• TEXT FOR ANALYSIS:
Inside this issue
Amateur Photographer who plays with big cameras and film when in between digital photographs.
I think perhaps the first instance would have to be around the time I was first introduced to photography by my father when I was still quite young. He encouraged me to experiment and explore what the camera could do and the processes involved. One of my earliest memories – possibly the event that started it all – was standing over a developing tray in the converted downstairs loo, the strong odour of chemicals mixing in the darkened room, as an image began to emerge like magic on paper. I can’t remember what the image itself was but that experience clearly had a lasting effect, I knew that what ever I ended up doing I wanted to include photography somehow.
Another moment of particular clarity was when I decided to change my career as a research scientist to photographer. I recognised the opportunity to satisfy my creativity and inquisitive nature and am glad I made the transition.
Tell me about why you love landscape photography. A little background on what your first passions were, what you studied and what job you ended up doing.
I have always been fascinated by science and the natural world. I grew up with David Attenborough videos virtually on constant replay and a monthly feed of National Geographic so pursuing my interests in science, studying physiology at university up to MSc level seemed natural. Sadly my photography took a bit of a back-seat making way for academia, the camera was never far away but I didn’t devote enough time developing any skills or any hint of a style. I started working as a research scientist shortly after completing my second degree and reacquainted myself with photography but with much more intent to actually be creative rather than merely ‘take a picture’.
I allowed my inquisitive nature to investigate photography more thoroughly and realised it is a wonderful combination of being both incredibly technical, requiring a level of proficiency with the cameras and equipment, and an outlet for my creative side.
The pursuit of landscape photography is not a static one, you have to put yourself out there and experience the environment the subject exists in to create the image. I enjoy the physical challenge of getting to a location be it travel to another country, climb up a mountain or merely a stroll along the beach. You have to get away from the car park to see what’s out there, it’s an adventure to head off and discover for myself what secrets a location is able to reveal.
Countering all the activity and effort with the quiet contemplative moments of formulating and distilling everything in front of me to successfully work up a composition is a curious mix I find captivating. Once at a location I can spend hours poking around and investigating to see if I can craft something that I feel works. I have been known to get myself in precarious positions to make an image as a result of this blend of physical and investigative nature…occasionally.
There’s also the side of things that we cannot control that have more of an effect in landscape photography than perhaps any other form of photography, there’s only so much we can do, after that we’re just observers. There’s nothing new in saying light transforms the character of a subject from one moment to the next, the skill becomes how to balance what you can control with what you cannot. It’s a curious contrast but being immersed in this process is what I really love. There are many avenues of photography I enjoy, certainly as a professional photographer I end up shooting a huge variety of subjects for clients but it’s landscape photography that seems to combine my interests and passions, bringing the most satisfaction and sense of accomplishment when I end up with an image I’m really pleased with as a result of everything coming together just right. Even if I don’t get anything I’m still spending time enjoying the outdoors!

• RECORDED INFORMATION:
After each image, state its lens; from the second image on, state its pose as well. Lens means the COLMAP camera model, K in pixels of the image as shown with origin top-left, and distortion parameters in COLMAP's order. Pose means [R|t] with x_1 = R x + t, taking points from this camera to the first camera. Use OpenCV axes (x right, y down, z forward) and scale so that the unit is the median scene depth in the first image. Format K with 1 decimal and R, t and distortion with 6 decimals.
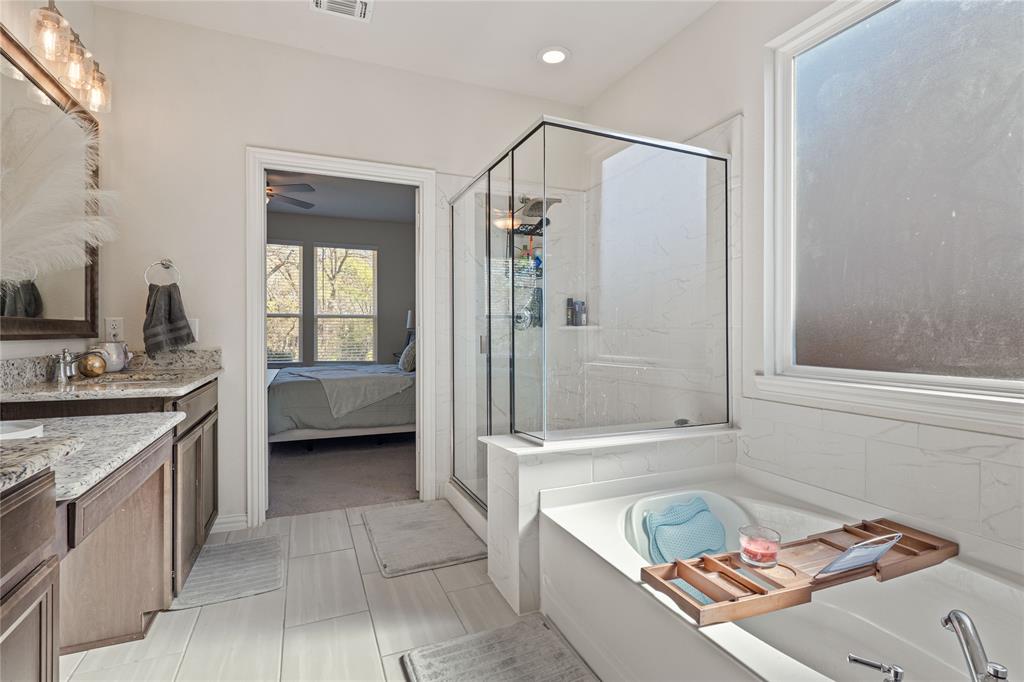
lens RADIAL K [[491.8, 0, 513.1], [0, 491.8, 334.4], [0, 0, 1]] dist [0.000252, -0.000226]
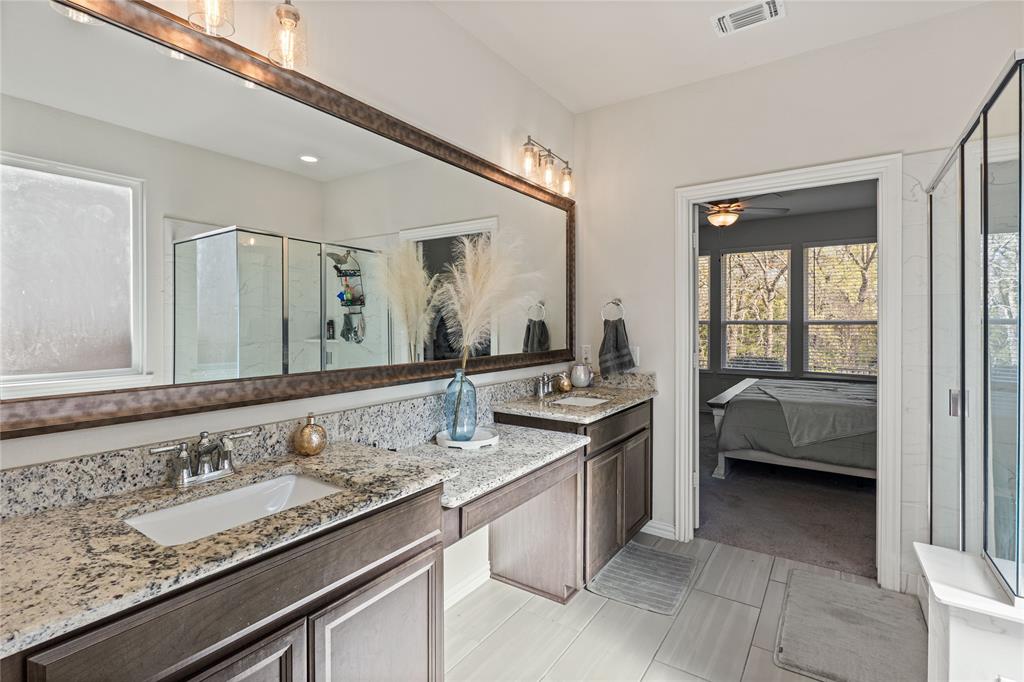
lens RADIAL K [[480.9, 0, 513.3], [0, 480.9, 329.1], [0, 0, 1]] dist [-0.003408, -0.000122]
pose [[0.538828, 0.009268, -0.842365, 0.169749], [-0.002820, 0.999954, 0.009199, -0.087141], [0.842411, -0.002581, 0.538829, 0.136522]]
* * *
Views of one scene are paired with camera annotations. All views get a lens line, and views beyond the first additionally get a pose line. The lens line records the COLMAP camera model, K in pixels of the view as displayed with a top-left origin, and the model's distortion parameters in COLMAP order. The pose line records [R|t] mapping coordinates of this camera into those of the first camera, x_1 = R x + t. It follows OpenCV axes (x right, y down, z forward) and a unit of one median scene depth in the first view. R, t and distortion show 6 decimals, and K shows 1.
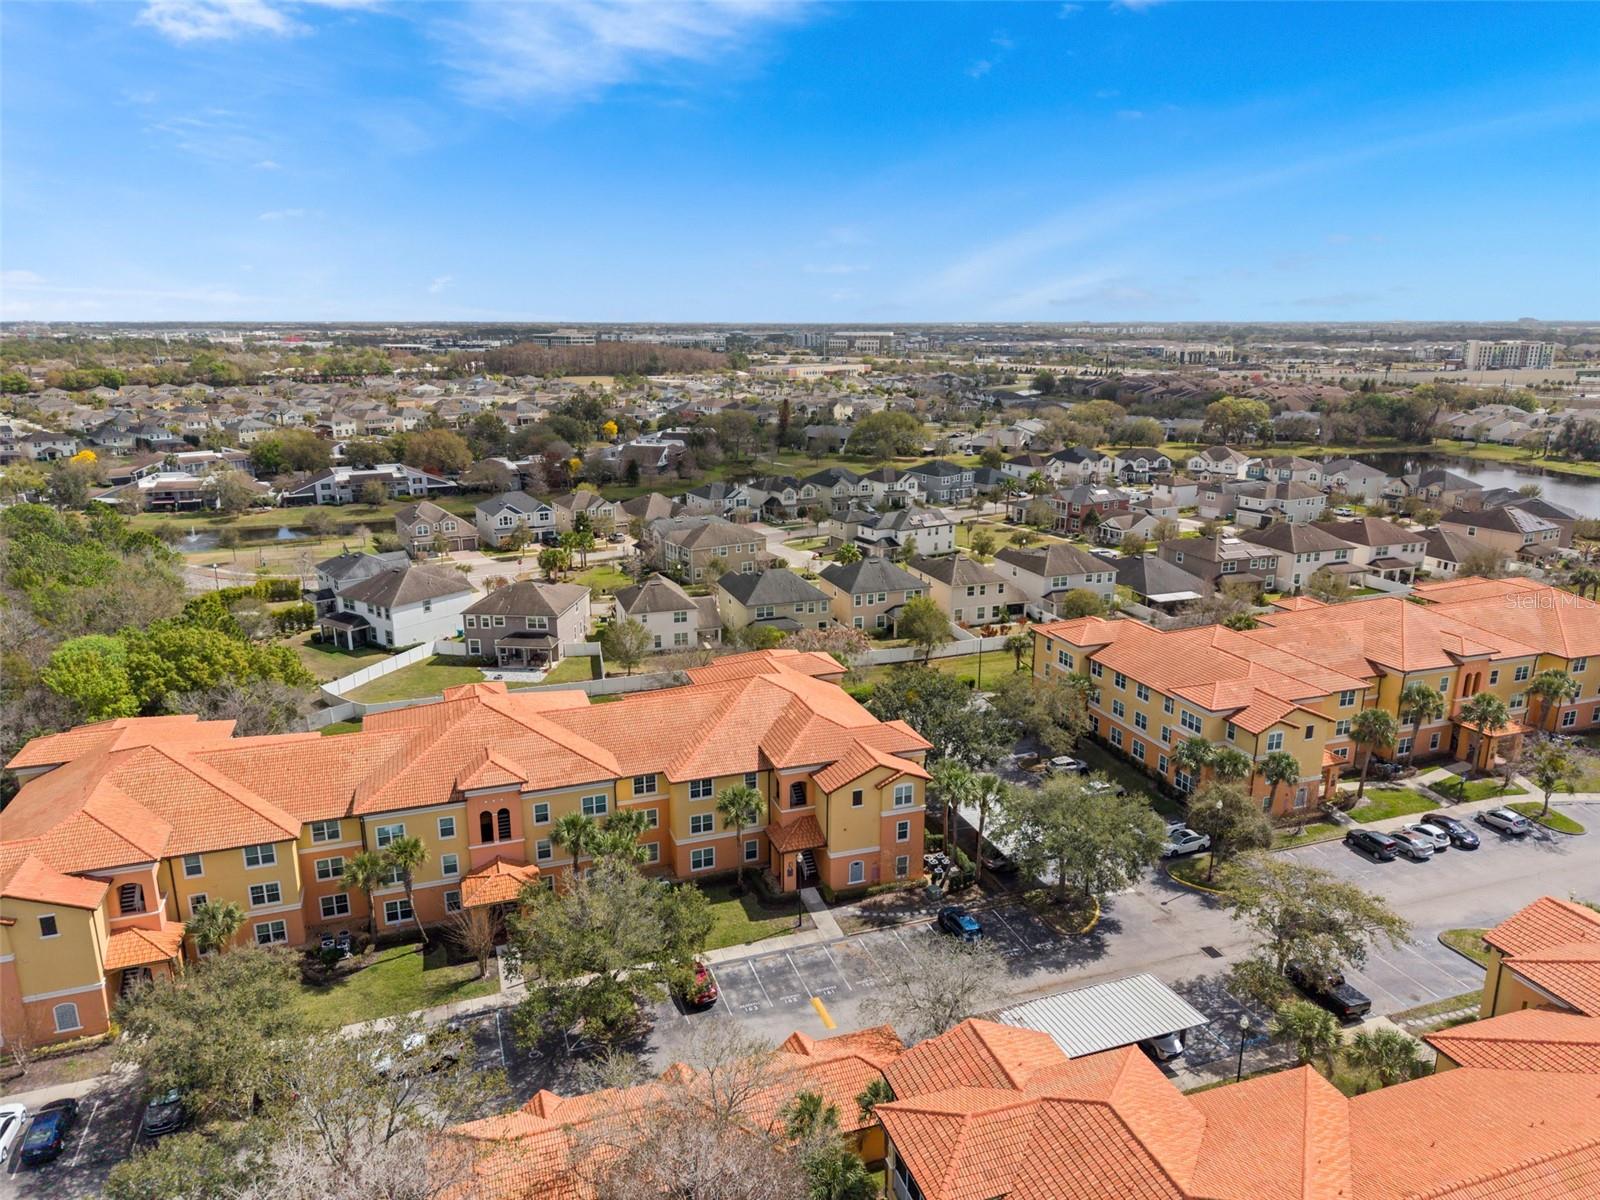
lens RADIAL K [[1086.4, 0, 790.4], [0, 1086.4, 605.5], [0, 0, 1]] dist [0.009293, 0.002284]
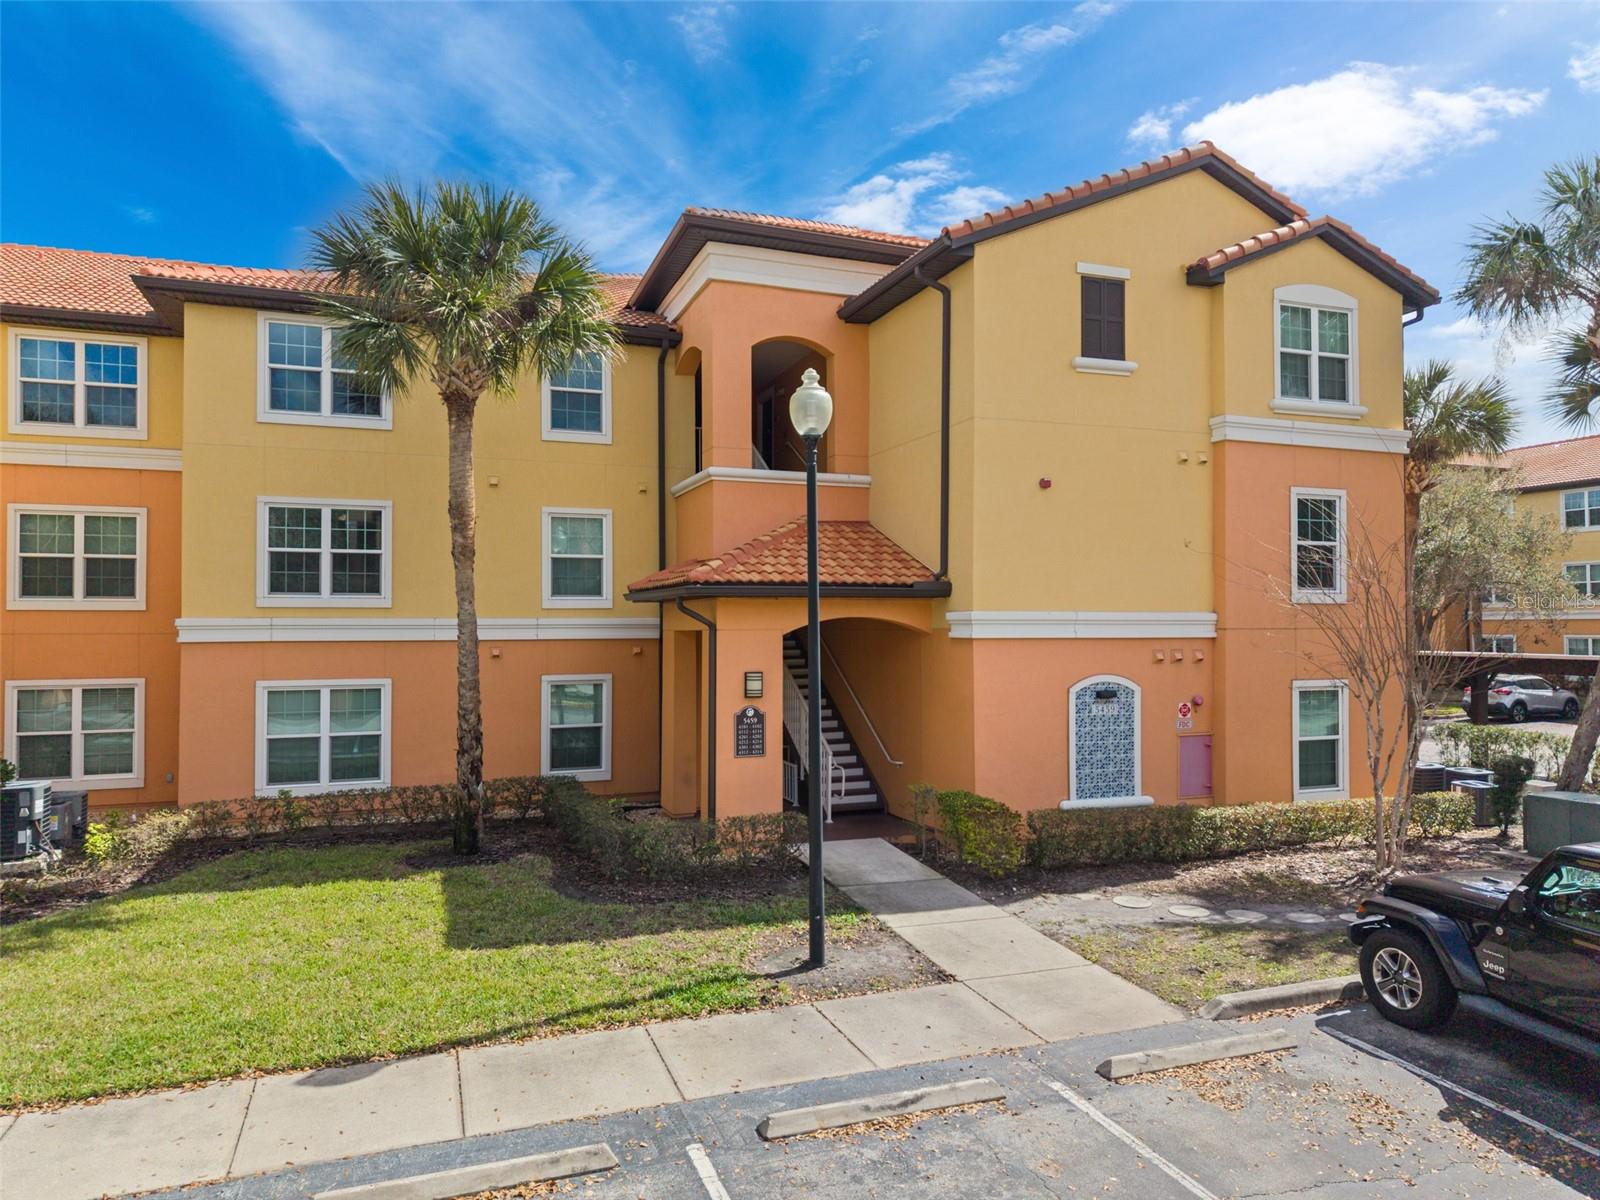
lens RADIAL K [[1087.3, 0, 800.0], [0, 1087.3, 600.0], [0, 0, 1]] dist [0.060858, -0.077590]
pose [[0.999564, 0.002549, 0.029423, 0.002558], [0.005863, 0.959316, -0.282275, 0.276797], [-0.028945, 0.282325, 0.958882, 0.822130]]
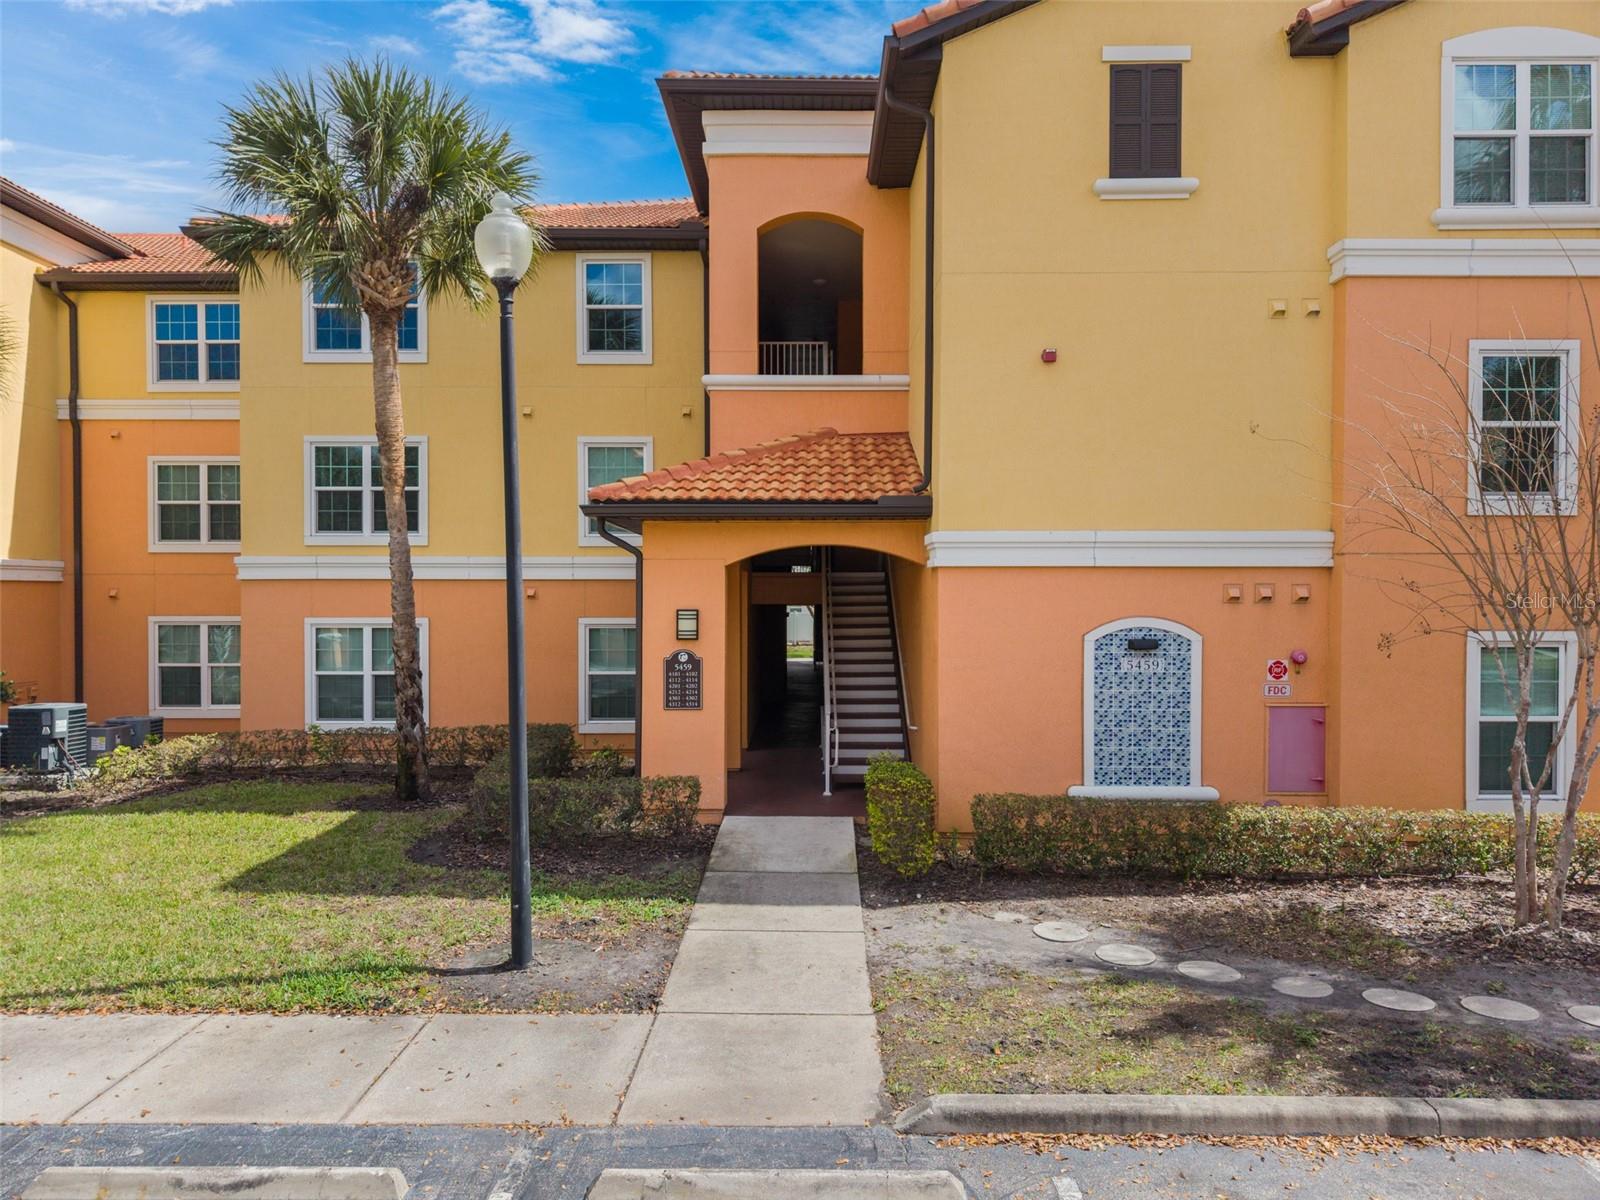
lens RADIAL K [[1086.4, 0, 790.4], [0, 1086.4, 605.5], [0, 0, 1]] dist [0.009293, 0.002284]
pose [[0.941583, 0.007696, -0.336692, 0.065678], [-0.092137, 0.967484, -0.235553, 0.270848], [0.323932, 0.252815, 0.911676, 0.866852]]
* * *
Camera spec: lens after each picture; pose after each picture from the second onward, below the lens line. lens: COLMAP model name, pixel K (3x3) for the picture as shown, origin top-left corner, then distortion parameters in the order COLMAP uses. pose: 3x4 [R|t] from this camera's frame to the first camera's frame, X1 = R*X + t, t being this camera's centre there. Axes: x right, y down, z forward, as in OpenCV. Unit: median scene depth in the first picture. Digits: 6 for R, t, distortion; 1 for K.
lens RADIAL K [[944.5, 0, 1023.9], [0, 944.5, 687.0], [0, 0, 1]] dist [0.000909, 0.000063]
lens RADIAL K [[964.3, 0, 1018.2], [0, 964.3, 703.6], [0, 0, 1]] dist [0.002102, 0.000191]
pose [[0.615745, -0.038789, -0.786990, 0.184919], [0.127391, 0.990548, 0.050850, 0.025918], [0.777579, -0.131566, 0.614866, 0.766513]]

• WHAT YOU NEED TO DO:
(1) In the interview on landscape photography, why did the speaker leave a career as a research scientist to become a photographer? Answer in one to three sentences.
(2) Retype the portion of the landscape photography interview starting with "The pursuit of" and going on through "able to reveal.".
(3) Extend the interview on landscape photography past its final sentence, keeping the same first-person voice.

• RESULTS BY TASK:
(1) The speaker saw in photography an opportunity to satisfy both a creative side and an inquisitive nature.

(2)
The pursuit of landscape photography is not a static one, you have to put yourself out there and experience the environment the subject exists in to create the image. I enjoy the physical challenge of getting to a location be it travel to another country, climb up a mountain or merely a stroll along the beach. You have to get away from the car park to see what’s out there, it’s an adventure to head off and discover for myself what secrets a location is able to reveal.

(3)
The transition from research scientist to full time photographer did present a few challenges, not least overcoming the gnawing self-doubt of ‘is this really a good idea?’ but once I’d made a start there really was no question in my mind. I suppose the first rule is there are no rules and you really have to maintain a level of discipline to follow through on things in order to make any sort of return on the time and effort spent. No two days are the same which can be both rewarding and frustrating in varying measures, for example within a 7 day stretch recently I went from standing on a frozen lake in Norway watching the Northern Lights to shooting rowers on the Thames to shooting kids running around in some woods to a day of chasing up clients and contacts to plan the next few weeks. Some ideas turn out to be successful and others less so but the important thing is to keep pressing on.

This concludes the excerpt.